76. Мы причалили. Я сошел на берег; это была маленькая гавань маленького городка. Какие-то люди бродили вокруг по мраморным плитам, я заговорил с ними, но не понял их языка. По-видимому, это был какой-то итальянский диалект. Я позвал моего рулевого, он по-итальянски понимает, но этих людей тоже не понял; он сказал, что это не итальянский. Впрочем, все это меня не слишком беспокоило, у меня было единственное желание — немного отдохнуть, наконец, после бесконечного плавания, а для такой цели это место годилось так же, как и любое другое. Я еще раз поднялся на борт, чтобы сделать необходимые распоряжения. Всей команде было приказано пока что оставаться на корабле, только рулевой должен был сопровождать меня; я слишком отвык от твердой земли и, наряду со стремлением к ней, мной овладел и некий известный страх, от которого было никак не отделаться, поэтому рулевой и должен был меня сопровождать. Кроме того, я еще спустился в женскую каюту. Жена кормила грудью нашего младшего, я погладил ее нежное раскрасневшееся лицо и сообщил о своих планах. Она, подняв ко мне лицо, одобрительно улыбнулась.
77. Как ни хотелось мне этого избежать, я все же вынужден вновь досаждать Вам моим основным возражением (это не было возражением, так далеко я не захожу, это было лишь выражением неприятия) против Вашего «Швайгера», еще раз вернувшись к нему. После нашего тогдашнего вечернего разговора я всю ночь чувствовал невыносимую тяжесть, и если бы наутро одно неожиданное событие не отвлекло меня, я наверняка написал бы Вам сразу.

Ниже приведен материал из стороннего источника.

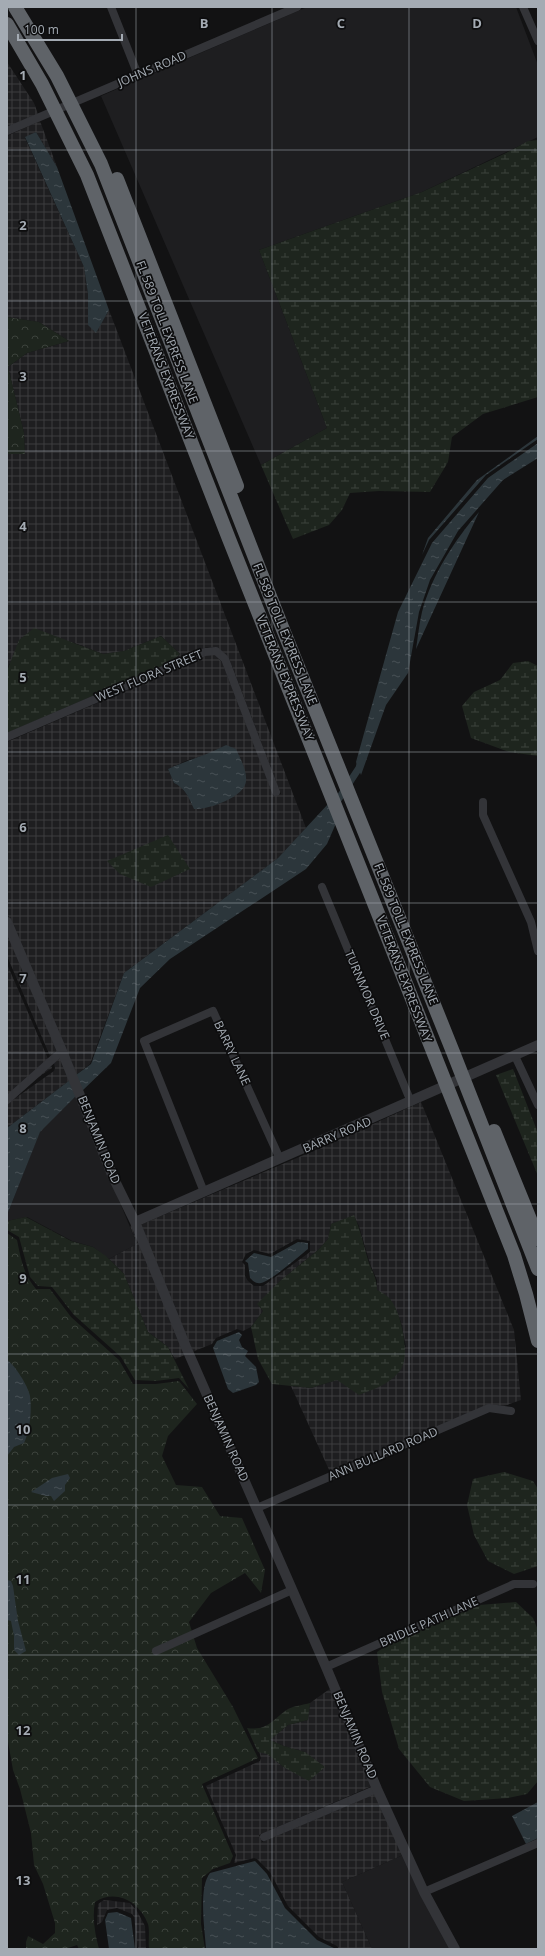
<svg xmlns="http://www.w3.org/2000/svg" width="545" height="1956" font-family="'Open Sans',sans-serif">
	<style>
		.built { fill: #1e1e20 }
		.industrial { fill: url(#industrial-grid); fill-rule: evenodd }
		.forest { fill: url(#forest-crowns) }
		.wetland { fill: url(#wetland-marsh) }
		.water { fill: url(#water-ripples) }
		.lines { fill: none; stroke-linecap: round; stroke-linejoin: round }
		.canal { stroke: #2c363b; stroke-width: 7 }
		.minor { stroke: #333438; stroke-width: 8 }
		.tertiary { stroke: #333438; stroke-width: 10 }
		.motorway { stroke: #5f6368; stroke-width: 14 }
		.grid { fill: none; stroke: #a4abb3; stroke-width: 1; stroke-opacity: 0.55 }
		.labels { text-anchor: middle; stroke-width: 3.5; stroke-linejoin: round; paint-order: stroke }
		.street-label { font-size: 12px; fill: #a4abb3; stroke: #0d0d0e }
		.grid-label { font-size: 13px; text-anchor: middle; font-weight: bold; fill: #a4abb3; stroke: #0d0d0e; stroke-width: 3.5; stroke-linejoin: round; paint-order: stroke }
	</style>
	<defs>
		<pattern id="industrial-grid" width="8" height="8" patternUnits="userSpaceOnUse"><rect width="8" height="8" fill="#1e1e20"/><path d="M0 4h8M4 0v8" fill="none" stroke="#3c3c3e"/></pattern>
		<pattern id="forest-crowns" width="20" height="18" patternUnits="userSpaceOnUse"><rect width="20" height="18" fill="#1e251e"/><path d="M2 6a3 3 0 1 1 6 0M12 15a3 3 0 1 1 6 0" fill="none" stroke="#3c423c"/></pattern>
		<pattern id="wetland-marsh" width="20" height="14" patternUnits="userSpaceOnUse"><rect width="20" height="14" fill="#1e251e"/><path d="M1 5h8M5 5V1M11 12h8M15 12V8" fill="none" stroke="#3c423c"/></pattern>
		<pattern id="water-ripples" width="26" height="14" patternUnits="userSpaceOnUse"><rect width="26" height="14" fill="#2c363b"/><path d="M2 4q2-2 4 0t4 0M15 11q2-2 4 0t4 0" fill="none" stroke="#485055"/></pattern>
	</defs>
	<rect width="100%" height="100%" fill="#121213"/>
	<path class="built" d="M307 7H516L538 65V137L422 192 259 250 327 428 261 465 101 96Z
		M76 1096 137 1244 109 1259 93 1247 72 1241 27 1217 7 1221V1215L40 1131Z
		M403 1855 451 1949H372L342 1882Z"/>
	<path class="industrial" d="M7 62 34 103 38 114 7 127Z
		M40 121 57 167 36 132 25 138 84 267 88 294 96 332 109 310 306 828 278 858 124 973 90 1064 76 1075 7 913V742L208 655H215L222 662 274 796 281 794 229 658 218 648 207 647 171 662 180 654 161 636 124 651 103 654 72 642 9 664 7 671V454H25L24 433 8 367 27 353 69 341 39 322 7 317V136ZM226 745 221 803 216 805 188 796 180 786 174 783 168 769 188 760 209 754Z
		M7 931 58 1049 50 1056 7 956Z
		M7 964 52 1068 7 1098Z
		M61 1057 70 1080 7 1128V1104L54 1071 55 1068 54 1063Z
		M421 1102 514 1330 521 1400 504 1406 488 1405 330 1472 291 1386 311 1388 337 1380 406 1347 401 1322 390 1299 377 1290V1280L370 1264 359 1226 354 1216 331 1224 328 1239 318 1250 281 1280 258 1305 263 1311 251 1327 243 1331 237 1329 216 1338 212 1344 192 1352 140 1225 325 1146ZM297 1239 310 1241V1252L263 1286H254L248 1281 245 1276V1265L242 1262 246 1254 254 1250 270 1254Z
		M133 1225 185 1355 175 1359 168 1347 148 1332 124 1274 109 1259 137 1244 130 1226Z
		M331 1688 372 1786 259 1835 262 1842 375 1794 403 1855 342 1882 372 1949H339L337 1946 319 1937 288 1906 270 1872 257 1859 254 1858 234 1863 236 1855 206 1786 260 1761 261 1758 259 1751 267 1754 285 1768 305 1752 284 1746 269 1740 288 1725 308 1720 310 1703Z
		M104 1900 130 1903 137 1911 145 1926 146 1949H138L134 1917 132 1914 117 1908 107 1910 102 1922 97 1925 98 1904Z"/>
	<path class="forest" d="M7 317 39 322 69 341 27 353 8 367 24 433 25 454H7Z
		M7 1233 17 1240C21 1259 23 1274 36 1289H50L71 1317 119 1360 133 1384H156L179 1381 197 1404 168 1436 162 1456 176 1485 202 1487 220 1516 242 1518 265 1570 261 1593 245 1573 211 1593 189 1622 197 1648 233 1707 258 1758 202 1784 233 1856 230 1863 213 1869 202 1878 201 1924 205 1949H149C148 1941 150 1931 148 1924 140 1902 116 1888 95 1902 92 1917 95 1934 99 1949H79L77 1945 65 1949H26V1942L28 1936 43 1944 55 1933V1923L43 1884 34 1865 31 1833 20 1789 13 1770 7 1736Z"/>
	<path class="wetland" d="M538 140V397L483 414 452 437 448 462 430 492 379 491 350 493 342 510 329 525 293 539 261 465 327 428 259 250 422 192 506 153 528 141Z
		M34 628 103 654 124 651 161 636 180 654 171 662 7 733V671L19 640Z
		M528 661 538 666V756L509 752 471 738 462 706 474 692 500 680 513 663Z
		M168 835 190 869 151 887 120 874 107 861Z
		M513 1069 538 1133V1176L496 1075Z
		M354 1215C361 1231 364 1247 369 1263 373 1273 377 1279 377 1290 381 1292 387 1295 390 1299 401 1311 412 1359 399 1372 388 1385 374 1389 359 1395L337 1380 311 1388 272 1384 258 1359 251 1327 263 1311 257 1304 281 1280 318 1250 328 1239 331 1224Z
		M26 1217 71 1241 93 1247 106 1256 124 1274 148 1332 168 1347 189 1389 179 1378 156 1381 135 1380 121 1357 74 1315 52 1287 38 1286 30 1277 19 1237 7 1230V1221Z
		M504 1472 533 1481 538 1489V1566L514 1574 488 1561 474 1535 467 1505 473 1479Z
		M516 1602 533 1618 538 1630V1781L527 1794 508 1798 464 1801 430 1787 399 1749 382 1692 377 1652 389 1644 479 1605Z
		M310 1703 308 1720 288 1725 270 1740 284 1746 305 1752 325 1767 309 1781 285 1768 267 1754 258 1752 247 1728C268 1731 272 1720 288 1709 294 1706 303 1705 310 1703Z"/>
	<path class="water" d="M36 132 57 167 109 310 96 333 88 325V294L84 267 25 137Z
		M538 436V439L486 475 429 540 422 555 428 538 477 480Z
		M538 443V458L503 480 458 531 430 580 419 612 408 673 386 705 361 775 356 762 398 612 432 543 488 478Z
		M479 512 416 649C418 637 419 624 422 612 432 575 454 541 479 512Z
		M226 745 236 749C240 758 247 770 246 781 245 797 208 810 194 809 189 798 185 788 174 783L168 769C188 760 207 755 226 745Z
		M329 803 337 821 327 844 306 869 170 959 140 988 111 1063 82 1091 76 1075 91 1064 124 973 278 858Z
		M70 1080 76 1096 40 1132 7 1215V1128Z
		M298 1242 308 1243V1249C299 1256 271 1281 261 1283 256 1284 253 1281 250 1278L248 1263 245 1261 254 1253 271 1257Z
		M239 1332 242 1335 239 1340 242 1347 248 1351 245 1356 256 1367 259 1382 256 1385 233 1393 228 1389 213 1348 217 1341Z
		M7 1360C15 1365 28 1386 30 1396 32 1410 30 1431 24 1443L14 1447 7 1456Z
		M68 1474 70 1478 65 1485V1491L54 1501 51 1496H46L31 1492 52 1478Z
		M7 1580 11 1581 13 1586 18 1621 26 1651 19 1655 14 1650V1636L11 1621 7 1620Z
		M538 1802V1838L526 1844 512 1816Z
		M255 1861 267 1874 285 1908 317 1940 336 1949H206C205 1930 198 1888 210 1873Z
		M117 1912 131 1918 135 1949H109L105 1920 108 1913Z"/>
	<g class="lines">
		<path class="canal" d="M334 806 359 768 361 760"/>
		<path class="minor" d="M111 7 138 75
			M523 7 538 41
			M7 131 297 7
			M7 737 205 652 216 651 225 659 276 792
			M483 802V815L531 922 538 951
			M322 887 411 1102
			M515 1056 538 1105
			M7 1100 62 1051
			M204 1192 144 1041 213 1011 280 1159
			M257 1508 489 1408 511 1411
			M156 1651 292 1590
			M326 1667 514 1584H533
			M264 1837 377 1789
			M424 1892 538 1843"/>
		<path class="tertiary" d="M7 922 62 1051 113 1177 135 1222 186 1347 326 1667 377 1789 424 1892 455 1949
			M135 1222 538 1045"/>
		<path class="motorway" d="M15 7 57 76 101 164 282 627 453 1052 538 1269
			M7 24 42 84 87 175 229 539 514 1255 526 1294 538 1341
			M117 179 237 486
			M494 1131 538 1239"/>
	</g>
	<path class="grid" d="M136 7V1949M272 7V1949M409 7V1949M7 150H538M7 301H538M7 451H538M7 602H538M7 752H538M7 903H538M7 1053H538M7 1204H538M7 1354H538M7 1505H538M7 1655H538M7 1806H538"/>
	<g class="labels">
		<g class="street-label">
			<text transform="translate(152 69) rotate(-23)" y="4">JOHNS ROAD</text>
			<text transform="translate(167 332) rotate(69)" y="4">FL 589 TOLL EXPRESS LANE</text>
			<text transform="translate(166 376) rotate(69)" y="4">VETERANS EXPRESSWAY</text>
			<text transform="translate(285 634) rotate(68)" y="4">FL 589 TOLL EXPRESS LANE</text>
			<text transform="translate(149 676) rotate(-23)" y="4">WEST FLORA STREET</text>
			<text transform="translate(285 678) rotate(68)" y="4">VETERANS EXPRESSWAY</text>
			<text transform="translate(406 934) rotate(68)" y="4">FL 589 TOLL EXPRESS LANE</text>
			<text transform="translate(404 979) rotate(69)" y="4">VETERANS EXPRESSWAY</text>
			<text transform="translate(367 995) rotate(67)" y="4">TURNMOR DRIVE</text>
			<text transform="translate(232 1053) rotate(65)" y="4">BARRY LANE</text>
			<text transform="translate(337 1135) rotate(-23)" y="4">BARRY ROAD</text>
			<text transform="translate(99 1140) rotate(68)" y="4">BENJAMIN ROAD</text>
			<text transform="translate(226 1438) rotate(66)" y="4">BENJAMIN ROAD</text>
			<text transform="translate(383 1454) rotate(-23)" y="4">ANN BULLARD ROAD</text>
			<text transform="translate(429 1622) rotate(-24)" y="4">BRIDLE PATH LANE</text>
			<text transform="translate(355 1735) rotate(67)" y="4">BENJAMIN ROAD</text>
		</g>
	</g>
	<g class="grid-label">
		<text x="204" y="28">B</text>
		<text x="341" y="28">C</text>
		<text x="477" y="28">D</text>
		<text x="23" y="80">1</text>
		<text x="23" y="230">2</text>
		<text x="23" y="381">3</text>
		<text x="23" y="531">4</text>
		<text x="23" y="682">5</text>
		<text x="23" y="832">6</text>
		<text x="23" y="983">7</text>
		<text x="23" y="1133">8</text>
		<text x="23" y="1283">9</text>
		<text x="23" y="1434">10</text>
		<text x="23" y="1584">11</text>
		<text x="23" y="1735">12</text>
		<text x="23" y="1885">13</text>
	</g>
	<rect width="545" height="1956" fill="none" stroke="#a4abb3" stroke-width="16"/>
	<path d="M18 34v6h104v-6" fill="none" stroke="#a4abb3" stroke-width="2"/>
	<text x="24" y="34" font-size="12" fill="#a4abb3" stroke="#0d0d0e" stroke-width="3" paint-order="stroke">100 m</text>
</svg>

Мучительное воспоминание о том вечере (а я вспоминал разговор с самого начала, с открывания двери, с того, как подошел — со злостью, и она отняла у меня почти всю радость этого посещения) было вызвано тем, что я, собственно, ничего против «Швайгера» не высказал, просто поболтал немного, да к тому же был зануден, тогда как то, что — прекрасно — говорили Вы в оправдание некоторых особенностей пьесы, показалось мне неожиданным и совершенно справедливым. Однако опровергнуть мои убеждения это не могло, они стали совершенно неопровержимы задолго до того, как я дошел до этих особенностей. Если же я тем не менее не мог сформулировать мои возражения так, чтобы они стали понятны хотя бы мне самому, то причина этого в моей слабости, проявляющейся не только в мышлении и речи, но и в приступах своего рода сознательного бессилия. Пытаюсь я, к примеру, высказать что-то против пьесы, и уже на второй фразе это бессилие начинает одолевать меня вопросами: «О чем ты говоришь? О чем вообще речь? Что это такое, литература? Откуда она приходит? Какая от нее польза? Какие же все это сомнительные вещи! А наложи на эту сомнительность еще сомнительность твоих речей — и получится что-то чудовищное. Как тебя занесло на эти бесполезные горние тропы? Заслуживает ли это серьезных вопросов, серьезных ответов? Возможно, но не твоих: это дело высочайших правителей. Скорей назад!» И это «назад» означает, что я тут же оказываюсь в кромешной тьме, из которой меня уже не может извлечь ни помощь моего оппонента, ни чья бы то ни было еще. В себе Вы, похоже, ничего подобного не замечали, хоть и написали «Человека из зеркала». Впрочем, я и в спокойном состоянии отдаю должное этому внутреннему собеседнику; Вы иногда слишком строги к нему, а ведь он — не более чем ветер, играющий воздушными существованиями и продлевающий жизнь опавшим листьям.